TASK DETAILS
Write only the number of lines in the data that include the word "комплекс".
·····
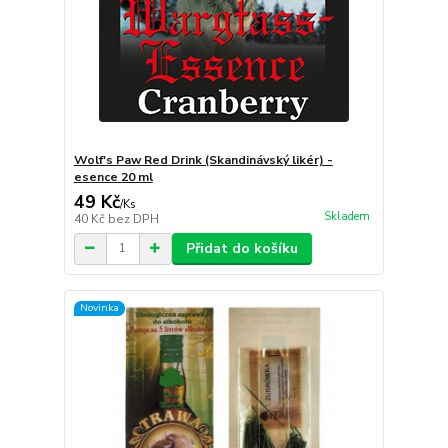
Wolf's Paw Red Drink (Skandinávský likér) -
esence 20 ml
49 Kč
/
Ks
Skladem
40 Kč
bez DPH
Přidat do košíku
Novinka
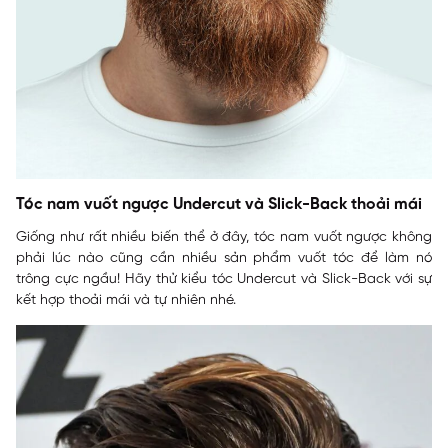
Tóc nam vuốt ngược Undercut và Slick-Back thoải mái
Giống như rất nhiều biến thể ở đây, tóc nam vuốt ngược không
phải lúc nào cũng cần nhiều sản phẩm vuốt tóc để làm nó
trông cực ngầu! Hãy thử kiểu tóc Undercut và Slick-Back với sự
kết hợp thoải mái và tự nhiên nhé.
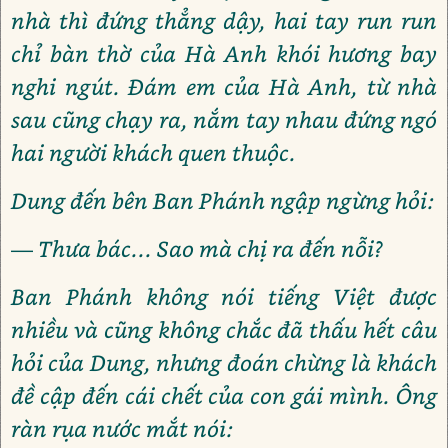
nhà thì đứng thẳng dậy, hai tay run run
chỉ bàn thờ của Hà Anh khói hương bay
nghi ngút. Đám em của Hà Anh, từ nhà
sau cũng chạy ra, nắm tay nhau đứng ngó
hai người khách quen thuộc.
Dung đến bên Ban Phánh ngập ngừng hỏi:
— Thưa bác... Sao mà chị ra đến nỗi?
Ban Phánh không nói tiếng Việt được
nhiều và cũng không chắc đã thấu hết câu
hỏi của Dung, nhưng đoán chừng là khách
đề cập đến cái chết của con gái mình. Ông
ràn rụa nước mắt nói:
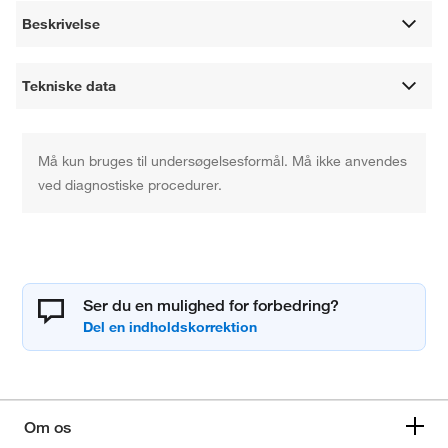
Beskrivelse
Tekniske data
Må kun bruges til undersøgelsesformål. Må ikke anvendes
ved diagnostiske procedurer.
Ser du en mulighed for forbedring?
Om os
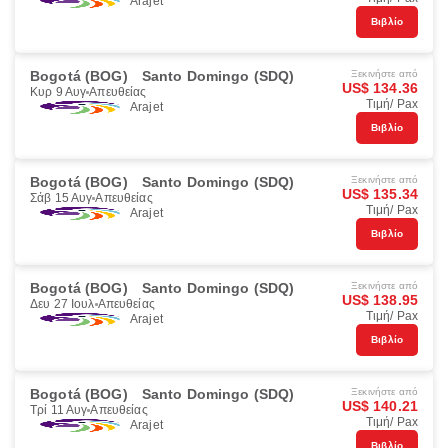
Arajet
Βιβλίο
Bogotá (BOG)
Santo Domingo (SDQ)
Ξεκινήστε από
US$ 134.36
Κυρ 9 Αυγ
Απευθείας
Τιμή/ Pax
Arajet
Βιβλίο
Bogotá (BOG)
Santo Domingo (SDQ)
Ξεκινήστε από
US$ 135.34
Σάβ 15 Αυγ
Απευθείας
Τιμή/ Pax
Arajet
Βιβλίο
Bogotá (BOG)
Santo Domingo (SDQ)
Ξεκινήστε από
US$ 138.95
Δευ 27 Ιουλ
Απευθείας
Τιμή/ Pax
Arajet
Βιβλίο
Bogotá (BOG)
Santo Domingo (SDQ)
Ξεκινήστε από
US$ 140.21
Τρί 11 Αυγ
Απευθείας
Τιμή/ Pax
Arajet
Βιβλίο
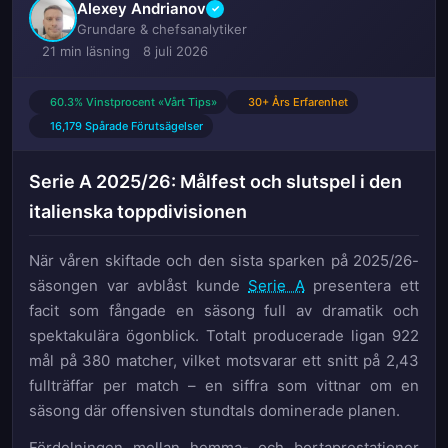
Alexey Andrianov
✓
Grundare & chefsanalytiker
21 min läsning
8 juli 2026
60.3% Vinstprocent «Vårt Tips»
30+ Års Erfarenhet
16,179 Spårade Förutsägelser
Serie A 2025/26: Målfest och slutspel i den
italienska toppdivisionen
När våren skiftade och den sista sparken på 2025/26-
säsongen var avblåst kunde
Serie A
presentera ett
facit som fångade en säsong full av dramatik och
spektakulära ögonblick. Totalt producerade ligan 922
mål på 380 matcher, vilket motsvarar ett snitt på 2,43
fullträffar per match – en siffra som vittnar om en
säsong där offensiven stundtals dominerade planen.
Fördelningen mellan hemma- och bortaprestationer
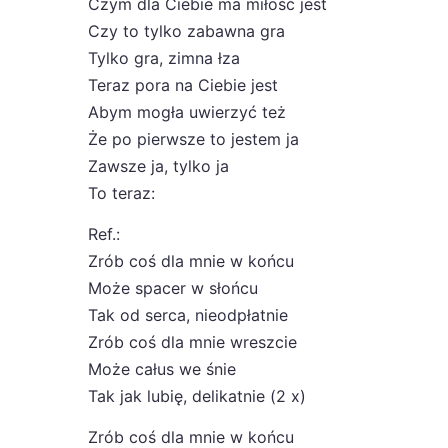
Czym dla Ciebie ma miłość jest
Czy to tylko zabawna gra
Tylko gra, zimna łza
Teraz pora na Ciebie jest
Abym mogła uwierzyć też
Że po pierwsze to jestem ja
Zawsze ja, tylko ja
To teraz:
Ref.:
Zrób coś dla mnie w końcu
Może spacer w słońcu
Tak od serca, nieodpłatnie
Zrób coś dla mnie wreszcie
Może całus we śnie
Tak jak lubię, delikatnie (2 x)
Zrób coś dla mnie w końcu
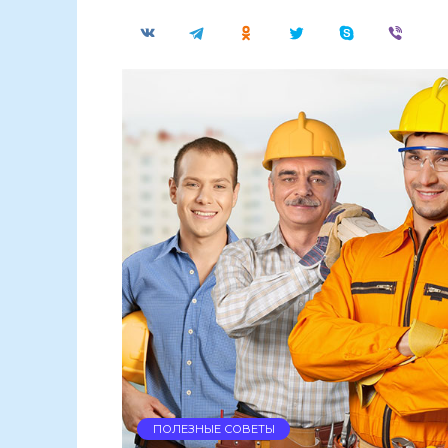
ПОЛЕЗНЫЕ СОВЕТЫ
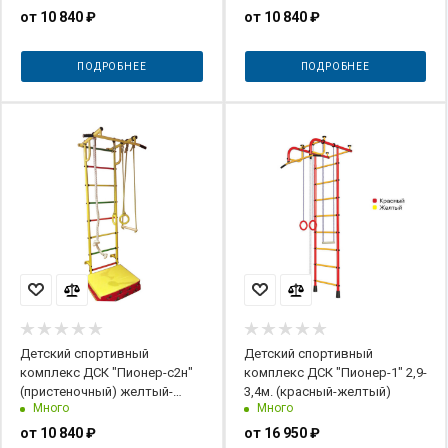
от
10 840 ₽
от
10 840 ₽
ПОДРОБНЕЕ
ПОДРОБНЕЕ
Детский спортивный
Детский спортивный
комплекс ДСК "Пионер-с2н"
комплекс ДСК "Пионер-1" 2,9-
(пристеночный) желтый-
3,4м. (красный-желтый)
Много
Много
радуга
от
10 840 ₽
от
16 950 ₽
·····
RESPONSE TO THE TASK
2